Crack Nuts Faster: Squeeze the ‘Po!
Here’s a useful Trainer Tip: Squeeze the ‘Po.’
I’m drawing on my use of German slang here,
Popo being slang for butt :).
But really (okay that pun was mostly unintentional), ‘Squeezing the Po,’ or glutes, can be a hugely helpful and simple action that can decrease low back discomfort while exercising–particularly strength training–and increase your performance.
Now, I’m not talking about cracking walnuts with those puppies, I’m just recommending enough of a tightening to make you aware of using your glutes. It will give you greater pelvic and spinal stability, which in turn makes it possible for you to move more weight with greater comfort (and I’m not just talking about in the gym), but get more bang for your buck when lifting weights.

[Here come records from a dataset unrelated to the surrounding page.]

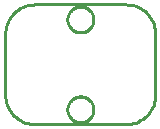
<source format=gbr>
G04 EAGLE Gerber RS-274X export*
G75*
%MOMM*%
%FSLAX34Y34*%
%LPD*%
%IN*%
%IPPOS*%
%AMOC8*
5,1,8,0,0,1.08239X$1,22.5*%
G01*
%ADD10C,0.254000*%


D10*
X-63500Y-25400D02*
X-63403Y-27614D01*
X-63114Y-29811D01*
X-62635Y-31974D01*
X-61968Y-34087D01*
X-61120Y-36135D01*
X-60097Y-38100D01*
X-58906Y-39969D01*
X-57558Y-41727D01*
X-56061Y-43361D01*
X-54427Y-44858D01*
X-52669Y-46206D01*
X-50800Y-47397D01*
X-48835Y-48420D01*
X-46787Y-49268D01*
X-44674Y-49935D01*
X-42511Y-50414D01*
X-40314Y-50703D01*
X-38100Y-50800D01*
X38100Y-50800D01*
X40314Y-50703D01*
X42511Y-50414D01*
X44674Y-49935D01*
X46787Y-49268D01*
X48835Y-48420D01*
X50800Y-47397D01*
X52669Y-46206D01*
X54427Y-44858D01*
X56061Y-43361D01*
X57558Y-41727D01*
X58906Y-39969D01*
X60097Y-38100D01*
X61120Y-36135D01*
X61968Y-34087D01*
X62635Y-31974D01*
X63114Y-29811D01*
X63403Y-27614D01*
X63500Y-25400D01*
X63500Y25400D01*
X63403Y27614D01*
X63114Y29811D01*
X62635Y31974D01*
X61968Y34087D01*
X61120Y36135D01*
X60097Y38100D01*
X58906Y39969D01*
X57558Y41727D01*
X56061Y43361D01*
X54427Y44858D01*
X52669Y46206D01*
X50800Y47397D01*
X48835Y48420D01*
X46787Y49268D01*
X44674Y49935D01*
X42511Y50414D01*
X40314Y50703D01*
X38100Y50800D01*
X-38100Y50800D01*
X-40314Y50703D01*
X-42511Y50414D01*
X-44674Y49935D01*
X-46787Y49268D01*
X-48835Y48420D01*
X-50800Y47397D01*
X-52669Y46206D01*
X-54427Y44858D01*
X-56061Y43361D01*
X-57558Y41727D01*
X-58906Y39969D01*
X-60097Y38100D01*
X-61120Y36135D01*
X-61968Y34087D01*
X-62635Y31974D01*
X-63114Y29811D01*
X-63403Y27614D01*
X-63500Y25400D01*
X-63500Y-25400D01*
X11000Y37668D02*
X10932Y36806D01*
X10797Y35952D01*
X10595Y35112D01*
X10328Y34290D01*
X9997Y33491D01*
X9605Y32721D01*
X9153Y31984D01*
X8645Y31285D01*
X8084Y30627D01*
X7473Y30016D01*
X6815Y29455D01*
X6116Y28947D01*
X5379Y28495D01*
X4609Y28103D01*
X3810Y27772D01*
X2988Y27505D01*
X2148Y27303D01*
X1294Y27168D01*
X432Y27100D01*
X-432Y27100D01*
X-1294Y27168D01*
X-2148Y27303D01*
X-2988Y27505D01*
X-3810Y27772D01*
X-4609Y28103D01*
X-5379Y28495D01*
X-6116Y28947D01*
X-6815Y29455D01*
X-7473Y30016D01*
X-8084Y30627D01*
X-8645Y31285D01*
X-9153Y31984D01*
X-9605Y32721D01*
X-9997Y33491D01*
X-10328Y34290D01*
X-10595Y35112D01*
X-10797Y35952D01*
X-10932Y36806D01*
X-11000Y37668D01*
X-11000Y38532D01*
X-10932Y39394D01*
X-10797Y40248D01*
X-10595Y41088D01*
X-10328Y41910D01*
X-9997Y42709D01*
X-9605Y43479D01*
X-9153Y44216D01*
X-8645Y44915D01*
X-8084Y45573D01*
X-7473Y46184D01*
X-6815Y46745D01*
X-6116Y47253D01*
X-5379Y47705D01*
X-4609Y48097D01*
X-3810Y48428D01*
X-2988Y48695D01*
X-2148Y48897D01*
X-1294Y49032D01*
X-432Y49100D01*
X432Y49100D01*
X1294Y49032D01*
X2148Y48897D01*
X2988Y48695D01*
X3810Y48428D01*
X4609Y48097D01*
X5379Y47705D01*
X6116Y47253D01*
X6815Y46745D01*
X7473Y46184D01*
X8084Y45573D01*
X8645Y44915D01*
X9153Y44216D01*
X9605Y43479D01*
X9997Y42709D01*
X10328Y41910D01*
X10595Y41088D01*
X10797Y40248D01*
X10932Y39394D01*
X11000Y38532D01*
X11000Y37668D01*
X11000Y-38532D02*
X10932Y-39394D01*
X10797Y-40248D01*
X10595Y-41088D01*
X10328Y-41910D01*
X9997Y-42709D01*
X9605Y-43479D01*
X9153Y-44216D01*
X8645Y-44915D01*
X8084Y-45573D01*
X7473Y-46184D01*
X6815Y-46745D01*
X6116Y-47253D01*
X5379Y-47705D01*
X4609Y-48097D01*
X3810Y-48428D01*
X2988Y-48695D01*
X2148Y-48897D01*
X1294Y-49032D01*
X432Y-49100D01*
X-432Y-49100D01*
X-1294Y-49032D01*
X-2148Y-48897D01*
X-2988Y-48695D01*
X-3810Y-48428D01*
X-4609Y-48097D01*
X-5379Y-47705D01*
X-6116Y-47253D01*
X-6815Y-46745D01*
X-7473Y-46184D01*
X-8084Y-45573D01*
X-8645Y-44915D01*
X-9153Y-44216D01*
X-9605Y-43479D01*
X-9997Y-42709D01*
X-10328Y-41910D01*
X-10595Y-41088D01*
X-10797Y-40248D01*
X-10932Y-39394D01*
X-11000Y-38532D01*
X-11000Y-37668D01*
X-10932Y-36806D01*
X-10797Y-35952D01*
X-10595Y-35112D01*
X-10328Y-34290D01*
X-9997Y-33491D01*
X-9605Y-32721D01*
X-9153Y-31984D01*
X-8645Y-31285D01*
X-8084Y-30627D01*
X-7473Y-30016D01*
X-6815Y-29455D01*
X-6116Y-28947D01*
X-5379Y-28495D01*
X-4609Y-28103D01*
X-3810Y-27772D01*
X-2988Y-27505D01*
X-2148Y-27303D01*
X-1294Y-27168D01*
X-432Y-27100D01*
X432Y-27100D01*
X1294Y-27168D01*
X2148Y-27303D01*
X2988Y-27505D01*
X3810Y-27772D01*
X4609Y-28103D01*
X5379Y-28495D01*
X6116Y-28947D01*
X6815Y-29455D01*
X7473Y-30016D01*
X8084Y-30627D01*
X8645Y-31285D01*
X9153Y-31984D01*
X9605Y-32721D01*
X9997Y-33491D01*
X10328Y-34290D01*
X10595Y-35112D01*
X10797Y-35952D01*
X10932Y-36806D01*
X11000Y-37668D01*
X11000Y-38532D01*
M02*

</source>
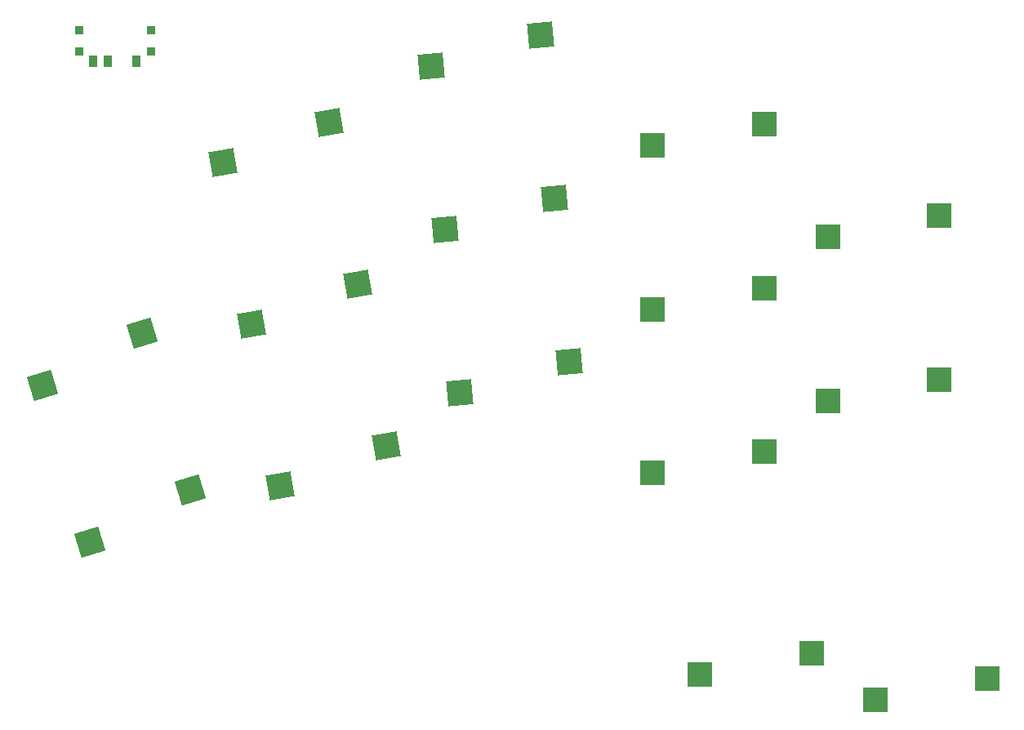
<source format=gtp>
%TF.GenerationSoftware,KiCad,Pcbnew,(6.0.4)*%
%TF.CreationDate,2022-07-21T23:48:57+02:00*%
%TF.ProjectId,wizza,77697a7a-612e-46b6-9963-61645f706362,v1.0.0*%
%TF.SameCoordinates,Original*%
%TF.FileFunction,Paste,Top*%
%TF.FilePolarity,Positive*%
%FSLAX46Y46*%
G04 Gerber Fmt 4.6, Leading zero omitted, Abs format (unit mm)*
G04 Created by KiCad (PCBNEW (6.0.4)) date 2022-07-21 23:48:57*
%MOMM*%
%LPD*%
G01*
G04 APERTURE LIST*
G04 Aperture macros list*
%AMRotRect*
0 Rectangle, with rotation*
0 The origin of the aperture is its center*
0 $1 length*
0 $2 width*
0 $3 Rotation angle, in degrees counterclockwise*
0 Add horizontal line*
21,1,$1,$2,0,0,$3*%
G04 Aperture macros list end*
%ADD10RotRect,2.600000X2.600000X10.000000*%
%ADD11RotRect,2.600000X2.600000X5.000000*%
%ADD12R,2.600000X2.600000*%
%ADD13R,0.900000X0.900000*%
%ADD14R,0.900000X1.250000*%
%ADD15RotRect,2.600000X2.600000X17.000000*%
G04 APERTURE END LIST*
D10*
%TO.C,S11*%
X73579148Y111173370D03*
X62586644Y107001157D03*
%TD*%
D11*
%TO.C,S15*%
X96965603Y103326959D03*
X85651297Y100128683D03*
%TD*%
D12*
%TO.C,S21*%
X118699790Y94027253D03*
X107149790Y91827254D03*
%TD*%
D13*
%TO.C,T1*%
X55089406Y118508838D03*
X47689406Y120708838D03*
X55089406Y120708838D03*
X47689406Y118508838D03*
D14*
X53639406Y117533838D03*
X50639406Y117533838D03*
X49139406Y117533838D03*
%TD*%
D12*
%TO.C,S29*%
X136874494Y101494490D03*
X125324494Y99294491D03*
%TD*%
%TO.C,S33*%
X141786791Y53493253D03*
X130236791Y51293254D03*
%TD*%
D10*
%TO.C,S7*%
X79483186Y77689906D03*
X68490682Y73517693D03*
%TD*%
D15*
%TO.C,S5*%
X54234545Y89377492D03*
X43832442Y83896730D03*
%TD*%
D12*
%TO.C,S27*%
X136874494Y84494490D03*
X125324494Y82294491D03*
%TD*%
D10*
%TO.C,S9*%
X76531167Y94431638D03*
X65538663Y90259425D03*
%TD*%
D11*
%TO.C,S13*%
X98447251Y86391649D03*
X87132945Y83193373D03*
%TD*%
%TO.C,S17*%
X95483956Y120262269D03*
X84169650Y117063993D03*
%TD*%
D12*
%TO.C,S31*%
X123596151Y56176272D03*
X112046151Y53976273D03*
%TD*%
D15*
%TO.C,S3*%
X59204864Y73120311D03*
X48802761Y67639549D03*
%TD*%
D12*
%TO.C,S23*%
X118699790Y111027253D03*
X107149790Y108827254D03*
%TD*%
%TO.C,S19*%
X118699790Y77027253D03*
X107149790Y74827254D03*
%TD*%
M02*

</source>
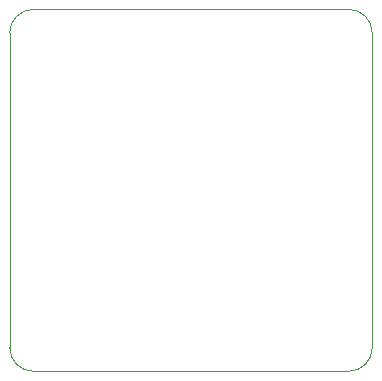
<source format=gm1>
G04 #@! TF.GenerationSoftware,KiCad,Pcbnew,7.0.1*
G04 #@! TF.CreationDate,2023-07-17T03:26:51+02:00*
G04 #@! TF.ProjectId,RS485_interface,52533438-355f-4696-9e74-657266616365,2*
G04 #@! TF.SameCoordinates,Original*
G04 #@! TF.FileFunction,Profile,NP*
%FSLAX46Y46*%
G04 Gerber Fmt 4.6, Leading zero omitted, Abs format (unit mm)*
G04 Created by KiCad (PCBNEW 7.0.1) date 2023-07-17 03:26:51*
%MOMM*%
%LPD*%
G01*
G04 APERTURE LIST*
G04 #@! TA.AperFunction,Profile*
%ADD10C,0.100000*%
G04 #@! TD*
G04 APERTURE END LIST*
D10*
X94100301Y-46139978D02*
X120800301Y-46139978D01*
X122800301Y-48139978D02*
X122800301Y-74789978D01*
X120800301Y-76789978D02*
G75*
G03*
X122800301Y-74789978I1J1999999D01*
G01*
X120800301Y-76789978D02*
X94100301Y-76789978D01*
X94100301Y-46139978D02*
G75*
G03*
X92100301Y-48139978I-1J-1999999D01*
G01*
X122800301Y-48139978D02*
G75*
G03*
X120800301Y-46139978I-1999999J1D01*
G01*
X92100301Y-74789978D02*
X92100301Y-48139978D01*
X92100301Y-74789978D02*
G75*
G03*
X94100301Y-76789978I1999999J-1D01*
G01*
M02*

</source>
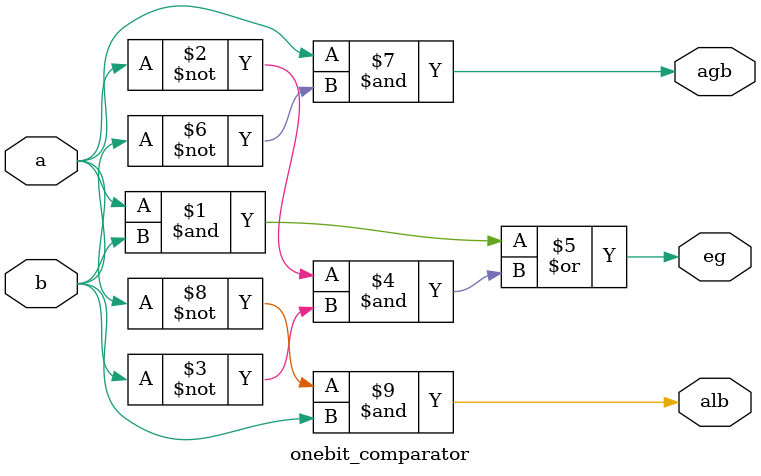
<source format=v>
`timescale 1ns / 1ps
module onebit_comparator(a,b,agb,eg,alb
    );
input a,b;
output agb,eg,alb;

assign eg = (a&b)|(~a&~b);
assign agb = (a&~b);
assign alb = (~a&b);

endmodule

</source>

Places I’ve seen giving the Po a squeeze being extremely helpful are: during ANY exercise where your body is facing the floor (prone), particularly push ups, planks of any variety, plank to push ups, bird dogs, supermans, etc….give your glutes a nice squeeze to create a little stabilizing muscle tension, and it makes them all easier to perform. It’s easier to move a 2×4 than dead/limp weight, right?! This technique is also super helpful when doing inverted rows of any kind (TRX, barbell, smith machine) or pull ups–here they stop the lower body from swinging and taking away power from your movement!
Squeezing the Po is also super helpful when performing lower body exercises, too, particularly squats and deadlifts. Before you lower into a squat, squeeze the Po. Keep it squeezed when lowering and lifting! Before you lower or lift the weight in a deadlift (depending on which variation you’re doing), squeeze the Po–especially when your hips are as far back as they can go. Keep it squeezed the whole time. Single leg squats or reverse lunges? Squeeze the Po. Glute bridging? Squeeze the Po–before you lift your hips and throughout the whole movement.
Once this tactic dawned on me, and it was one of those “Duh!!” and “Why did this not occur to me sooner?” moments, all of my push ups and planking became MUCH more comfortable and helped me get more reps out. (Remember, I still manage a low back injury, so tricks like this keep me in business–literally and figuratively) It’s a technique I apply around the house, too, when moving tires in and out of the car, moving tough boxes, lifting kids, lifting and carrying my 65-lb. dog up and down my stairs, lifting awkward laundry baskets, and even leaning over the sink while brushing my teeth. When I use my ‘Po instead of relying on my low back to keep things stable, everything feels better and goes better.
Super bonus to employing this technique? You’re bound to get a perkier butt. And there’ll be no need for nutcrackers around your house during the holidays.